Sesc exibe ícones do terror no cinema

Cristiane Goto
| Tempo de leitura: 3 min

O Serviço Social do Comércio (Sesc) apresenta gratuitamente este mês uma série de filmes de terror, considerados os precursores do gênero no cinema. O primeiro da lista, o célebre “Nosferatu”, será apresentado hoje, às 20h, na praça do clube. Denominado “Um Antigo Terror”, o projeto traz boas opções em sua programação. Na próxima terça-feira, o clube mostra “Drácula”. No dia 18, será a vez de “Frankstein” e no dia 25, “O Gabinete do Dr. Caligari”.
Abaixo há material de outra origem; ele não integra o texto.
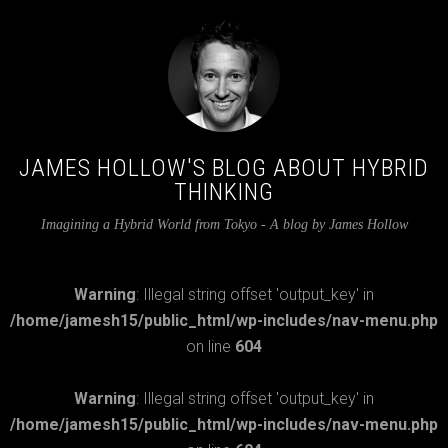
JAMES HOLLOW'S BLOG ABOUT HYBRID
THINKING
Imagining a Hybrid World from Tokyo - A blog by James Hollow
Warning
: Illegal string offset 'output_key' in
/home/jamesh15/public_html/wp-includes/nav-menu.php
on line
604
Warning
: Illegal string offset 'output_key' in
/home/jamesh15/public_html/wp-includes/nav-menu.php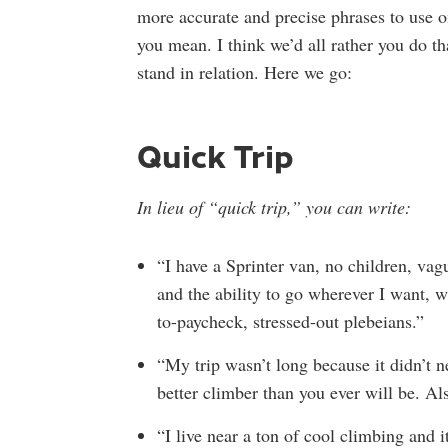
more accurate and precise phrases to use 
you mean. I think we’d all rather you do 
stand in relation. Here we go:
Quick Trip
In lieu of “quick trip,” you can write:
“I have a Sprinter van, no children, vag
and the ability to go wherever I want, w
to-paycheck, stressed-out plebeians.”
“My trip wasn’t long because it didn’t n
better climber than you ever will be. Al
“I live near a ton of cool climbing and i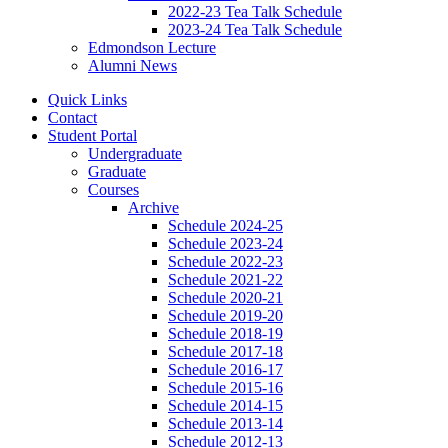
2022-23 Tea Talk Schedule
2023-24 Tea Talk Schedule
Edmondson Lecture
Alumni News
Quick Links
Contact
Student Portal
Undergraduate
Graduate
Courses
Archive
Schedule 2024-25
Schedule 2023-24
Schedule 2022-23
Schedule 2021-22
Schedule 2020-21
Schedule 2019-20
Schedule 2018-19
Schedule 2017-18
Schedule 2016-17
Schedule 2015-16
Schedule 2014-15
Schedule 2013-14
Schedule 2012-13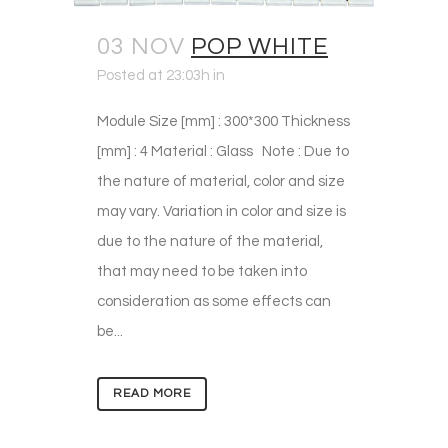
03 NOV
POP WHITE
Posted at 23:03h
in
Module Size [mm] : 300*300 Thickness
[mm] : 4 Material : Glass Note : Due to
the nature of material, color and size
may vary. Variation in color and size is
due to the nature of the material,
that may need to be taken into
consideration as some effects can
be...
READ MORE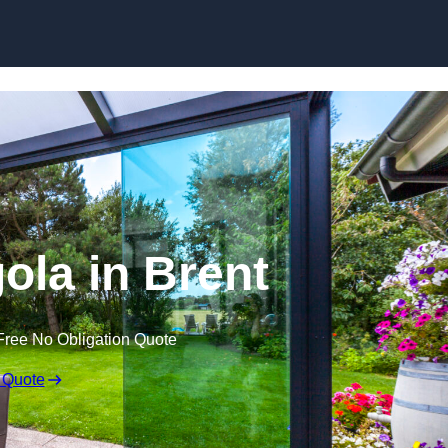
Skip to content
ola in Brent
Free No Obligation Quote
 Quote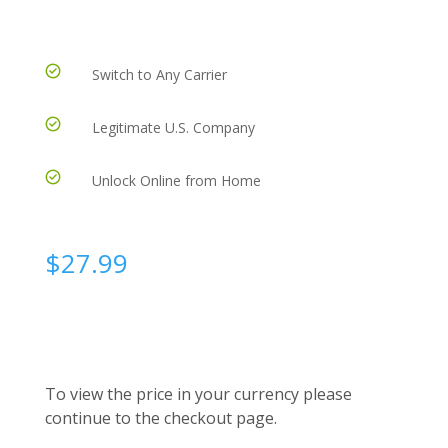
Switch to Any Carrier
Legitimate U.S. Company
Unlock Online from Home
$
27.99
To view the price in your currency please
continue to the checkout page.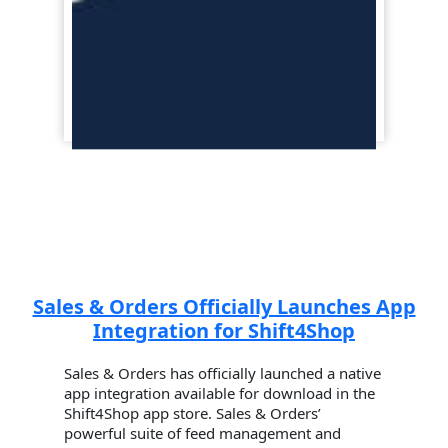
Sales & Orders Officially Launches App
Integration for Shift4Shop
Sales & Orders has officially launched a native
app integration available for download in the
Shift4Shop app store. Sales & Orders’
powerful suite of feed management and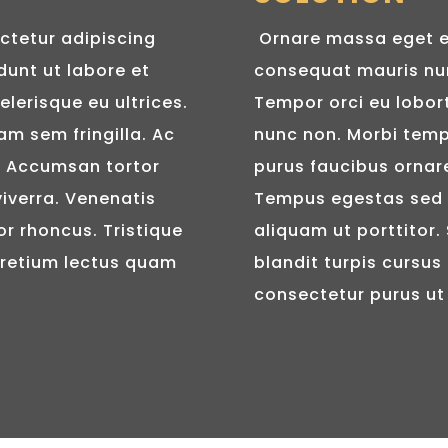
ctetur adipiscing
Ornare massa eget e
dunt ut labore et
consequat mauris nun
elerisque eu ultrices.
Tempor orci eu lobor
am sem fringilla. Ac
nunc non. Morbi tempu
e. Accumsan tortor
purus faucibus ornare.
iverra. Venenatis
Tempus egestas sed s
or rhoncus. Tristique
aliquam ut porttitor.
Pretium lectus quam
blandit turpis cursus 
consectetur purus ut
Hoje, durante a abertura do evento, Roberto Daniel, o padre Beto, que é especialista em cinema alemão, realizará uma palestra abordando os recursos técnicos utilizados pelos filmes de terror. “Hoje há muito diálogo nas telas e o que caracteriza o expressionismo alemão é a imagem em si. Os artistas do expressionismo contribuíram para a construção da cenografia e de toda a parte estética do cinema”, diz.
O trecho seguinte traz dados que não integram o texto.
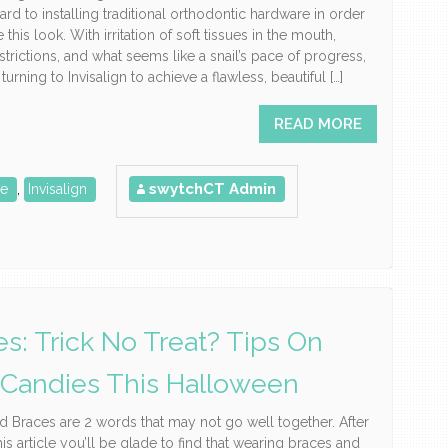
ard to installing traditional orthodontic hardware in order
 this look. With irritation of soft tissues in the mouth,
estrictions, and what seems like a snail’s pace of progress,
urning to Invisalign to achieve a flawless, beautiful […]
READ MORE
swytchCT Admin
ce
,
Invisalign
es: Trick No Treat? Tips On
 Candies This Halloween
 Braces are 2 words that may not go well together. After
his article you’ll be glade to find that wearing braces and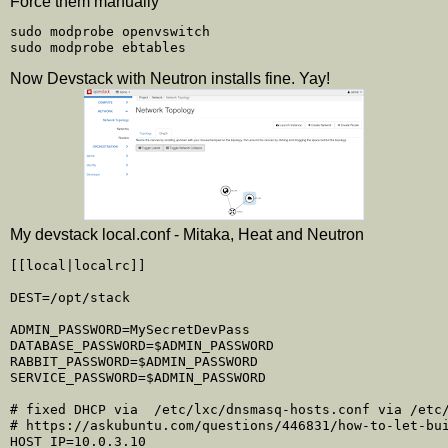
Force them manually
sudo modprobe openvswitch

Now Devstack with Neutron installs fine. Yay!
My devstack local.conf - Mitaka, Heat and Neutron
[[local|localrc]]

DEST=/opt/stack

ADMIN_PASSWORD=MySecretDevPass

DATABASE_PASSWORD=$ADMIN_PASSWORD

RABBIT_PASSWORD=$ADMIN_PASSWORD

SERVICE_PASSWORD=$ADMIN_PASSWORD

# fixed DHCP via  /etc/lxc/dnsmasq-hosts.conf via /etc/
# https://askubuntu.com/questions/446831/how-to-let-bui
HOST_IP=10.0.3.10
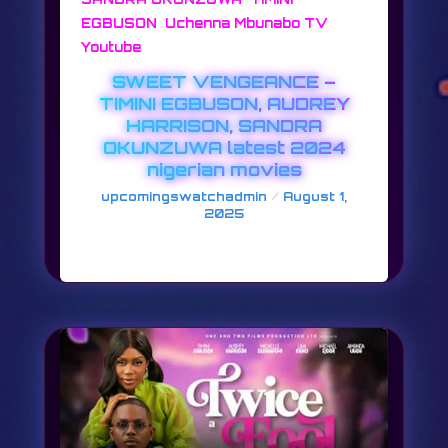
,
,
EGBUSON
Uchenna Mbunabo TV
Youtube
SWEET VENGEANCE –
TIMINI EGBUSON, AUDREY
HARRISON, SANDRA
OKUNZUWA latest 2024
nigerian movies
/
upcomingswatchadmin
August 1,
2025
SWEET VENGEANCE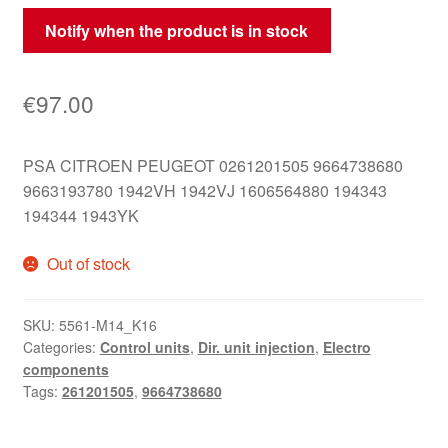
Notify when the product is in stock
€
97.00
PSA CITROEN PEUGEOT 0261201505 9664738680
9663193780 1942VH 1942VJ 1606564880 194343
194344 1943YK
Out of stock
SKU:
5561-M14_K16
Categories:
Control units
,
Dir. unit injection
,
Electro
components
Tags:
261201505
,
9664738680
“Vou falar também sobre figura do Drácula, que é americano, e do Nosferatu, que é um Drácula alemão. Ambos têm uma evolução interessante no cinema”, completa o padre Beto. Ele ressalta a importância de ser trabalhar com expressões que não estejam ligadas apenas à estética americana. “É bom ter contato com percepções de outros países, como os filmes alemães, europeus, asiáticos, italianos e franceses. São formas diferentes de se perceber o mundo e o ser humano”, observa.

Os vampiros são elementos de destaque na programação do Sesc. Autêntico exemplar do expressionismo alemão (que ressalta a imagem na produções), o filme “Nosferatu” é a primeira versão da clássica história do conde Drácula no cinema. Recheado de efeitos visuais e trilhas sonoras maniqueístas, o filme é classificado como uma das grandes produções do gênero terror.

Dirigido em 1922 por Friedrich Wilhelm Murnau - que também produziu os clássicos “Aurora” e “A Última Gargalhada” - “Nosferatu” conta a história de um vampiro dos Montes Cárpatos que decide se mudar para Bremen, Alemanha, espalhando o terror na região. O longa já foi refilmado duas vezes, em “Nosferatu - O Vampiro da Noite” (1978) e “Drácula de Bram Stoker” (1992).

A primeira versão de “Drácula”, dirigido em 1931 por Tod Browning, retrata uma das mais estranhas e perigosas histórias de amor de todos os tempos. A trama começa quando o conde Drácula (o ator Bela Lugosi) resolve deixar seu castelo, na Transilvânia, e se mudar para Londres, onde ele se apaixona pela bela Mina e decide transformá-la em morta-viva, como ele.

Criado há mais de um século, o Drácula continua sendo um dos personagens mais envolventes em se tratando de sétima arte. Para o padre Beto, além da estética cinematográfica, a figura do vampiro pode trazer à tona alguns traços da própria personalidade humana.

“Ele toca na sombra, no lado mais negro do homem. Os vampiros são personificações de figuras que no fundo existem dentro de nós mesmos. Por exemplo, podemos analisar a figura do Drácula, que se apaixona e suga a vida de outra pessoa, e um relacionamento de amor onde um suga o prazer ou a presença do outro”, explica o padre Beto.

• Serviço

Palestra sobre estética dos filmes de terror e exibição de “Nosferatu” hoje, a partir das 19h, na praça do Sesc. A entrada é gratuita. Avenida Aureliano Cardia, 6-71. Informações: (14) 3235-1750.